For our ParaCrawl corpus, we do:

spm_encode -model=es-en.8kspm.model < train.clean.pp.dedup.norm.es > train.clean.pp.dedup.norm.spm8k.es
spm_encode -model=es-en.8kspm.model < train.clean.pp.dedup.norm.en > train.clean.pp.dedup.norm.spm8k.en

And that’s it! Our datasets are all preprocessed. We can now start to train a machine translation system.

Optional steps: truecasing and shuffling

There are two more steps that you may find in some preprocessing pipelines for machine translation: truecasing and shuffling.

Truecasing is getting deprecated but may yield slightly better translation quality. This preprocessing step lowercases characters that are uppercased only due to their position in a sentence.

For instance:

He will go to Canada and I will go to England.
I am not sure why.

is truecased as:

he will go to Canada and I will go to England.
I am not sure why.

The “h” in “He” is lowercased since it was uppercased only due to its position in the sentence. This is the only difference.

This step slightly reduces the vocabulary size.

sacremoses implements truecasing.

As for shuffling segment pairs, it is probably already integrated in the framework you’ll use to train your machine translation system.

The training data is often automatically reshuffled for each training epoch.

Conclusion

Filtering and normalization are steps that can significantly decrease the computational cost of training neural machine translation.

These steps may also improve the translation quality, especially if the training data is very noisy.

The rules I suggest in this article for filtering and normalization are not suitable for all use cases. They will work well for most language pairs, but you may have to adapt them depending on your languages, e.g., when dealing with Asian languages such as Japanese you may want to change most of the rules for normalization to avoid generating English punctuation marks inside Japanese texts.

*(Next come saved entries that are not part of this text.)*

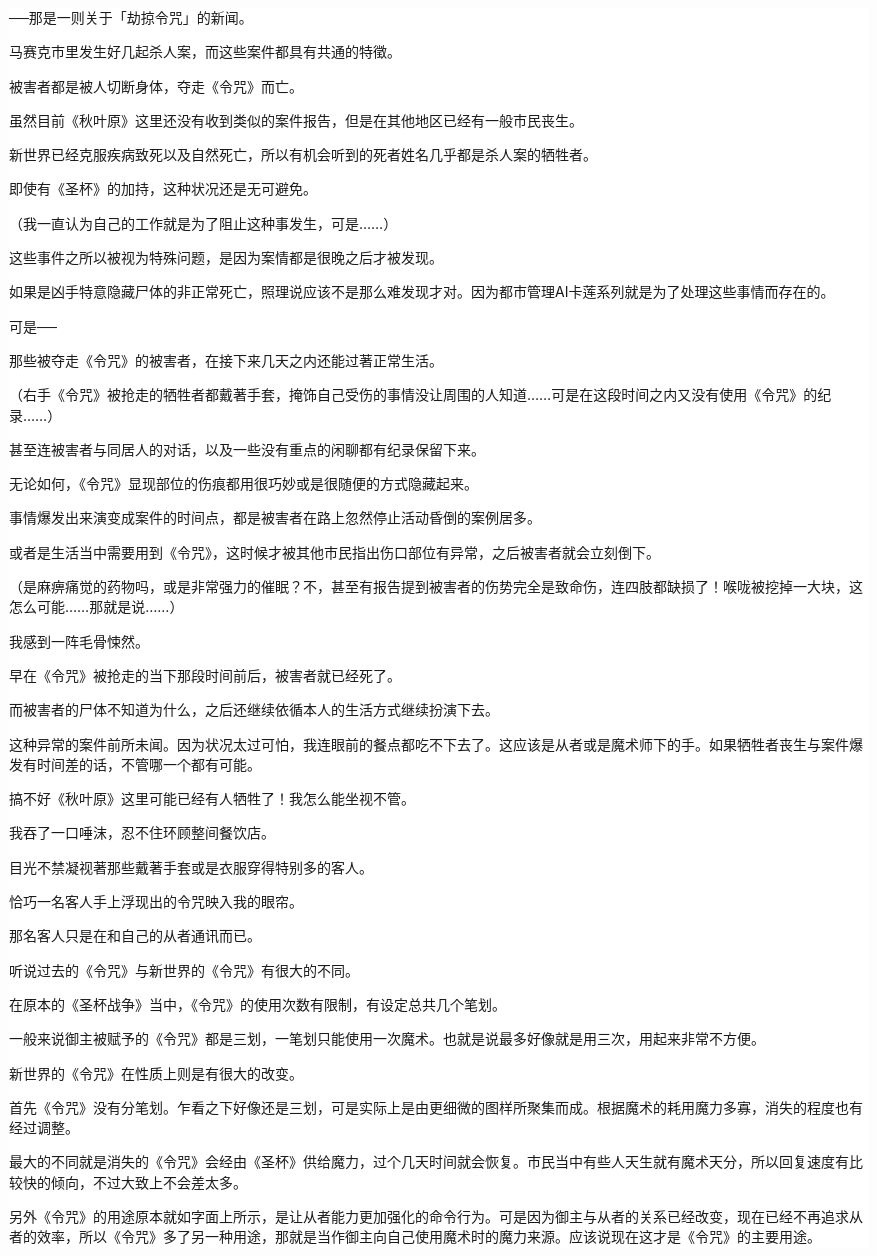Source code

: ──那是一则关于「劫掠令咒」的新闻。

马赛克市里发生好几起杀人案，而这些案件都具有共通的特徵。

被害者都是被人切断身体，夺走《令咒》而亡。

虽然目前《秋叶原》这里还没有收到类似的案件报告，但是在其他地区已经有一般市民丧生。

新世界已经克服疾病致死以及自然死亡，所以有机会听到的死者姓名几乎都是杀人案的牺牲者。

即使有《圣杯》的加持，这种状况还是无可避免。

（我一直认为自己的工作就是为了阻止这种事发生，可是……）

这些事件之所以被视为特殊问题，是因为案情都是很晚之后才被发现。

如果是凶手特意隐藏尸体的非正常死亡，照理说应该不是那么难发现才对。因为都市管理AI卡莲系列就是为了处理这些事情而存在的。

可是──

那些被夺走《令咒》的被害者，在接下来几天之内还能过著正常生活。

（右手《令咒》被抢走的牺牲者都戴著手套，掩饰自己受伤的事情没让周围的人知道……可是在这段时间之内又没有使用《令咒》的纪录……）

甚至连被害者与同居人的对话，以及一些没有重点的闲聊都有纪录保留下来。

无论如何，《令咒》显现部位的伤痕都用很巧妙或是很随便的方式隐藏起来。

事情爆发出来演变成案件的时间点，都是被害者在路上忽然停止活动昏倒的案例居多。

或者是生活当中需要用到《令咒》，这时候才被其他市民指出伤口部位有异常，之后被害者就会立刻倒下。

（是麻痹痛觉的药物吗，或是非常强力的催眠？不，甚至有报告提到被害者的伤势完全是致命伤，连四肢都缺损了！喉咙被挖掉一大块，这怎么可能……那就是说……）

我感到一阵毛骨悚然。

早在《令咒》被抢走的当下那段时间前后，被害者就已经死了。

而被害者的尸体不知道为什么，之后还继续依循本人的生活方式继续扮演下去。

这种异常的案件前所未闻。因为状况太过可怕，我连眼前的餐点都吃不下去了。这应该是从者或是魔术师下的手。如果牺牲者丧生与案件爆发有时间差的话，不管哪一个都有可能。

搞不好《秋叶原》这里可能已经有人牺牲了！我怎么能坐视不管。

我吞了一口唾沫，忍不住环顾整间餐饮店。

目光不禁凝视著那些戴著手套或是衣服穿得特别多的客人。

恰巧一名客人手上浮现出的令咒映入我的眼帘。

那名客人只是在和自己的从者通讯而已。

听说过去的《令咒》与新世界的《令咒》有很大的不同。

在原本的《圣杯战争》当中，《令咒》的使用次数有限制，有设定总共几个笔划。

一般来说御主被赋予的《令咒》都是三划，一笔划只能使用一次魔术。也就是说最多好像就是用三次，用起来非常不方便。

新世界的《令咒》在性质上则是有很大的改变。

首先《令咒》没有分笔划。乍看之下好像还是三划，可是实际上是由更细微的图样所聚集而成。根据魔术的耗用魔力多寡，消失的程度也有经过调整。

最大的不同就是消失的《令咒》会经由《圣杯》供给魔力，过个几天时间就会恢复。市民当中有些人天生就有魔术天分，所以回复速度有比较快的倾向，不过大致上不会差太多。

另外《令咒》的用途原本就如字面上所示，是让从者能力更加强化的命令行为。可是因为御主与从者的关系已经改变，现在已经不再追求从者的效率，所以《令咒》多了另一种用途，那就是当作御主向自己使用魔术时的魔力来源。应该说现在这才是《令咒》的主要用途。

Tokenization is even more critical. Fortunately, this is also the step that is most straightforward. Most preprocessing pipelines for machine translation do the same for tokenization, albeit with different hyperparameters.

Comments

[Kacimi Imad]

Hello Sir,

Thank you for all the different tutorials. I have a question about the instruction dataset. In my case, I want to fine-tune, for example, LLAMA3 for extracting features from a given real estate ad. My question is:

Is it better to format the dataset using the prompt format of LLAMA3, or is it okay to use a different format, like the Alpaca format? For example:

"""

Below is an instruction that describes a task, paired with an input that provides further context.

Write a response that appropriately completes the request.

### Instruction:

{instruction}

### Input:

{input}

### Response:

"""

Could you provide a note discussing how to prepare the dataset?

Thank you!

[Xinyu Wei]

Can the files train.clean.pp.dedup.norm.spm8k.en and train.clean.pp.dedup.norm.spm8k.es be used for machine translation training as they are? Does the content of the files need to be numericalized for NLP training, meaning that each token is mapped to a unique numerical ID?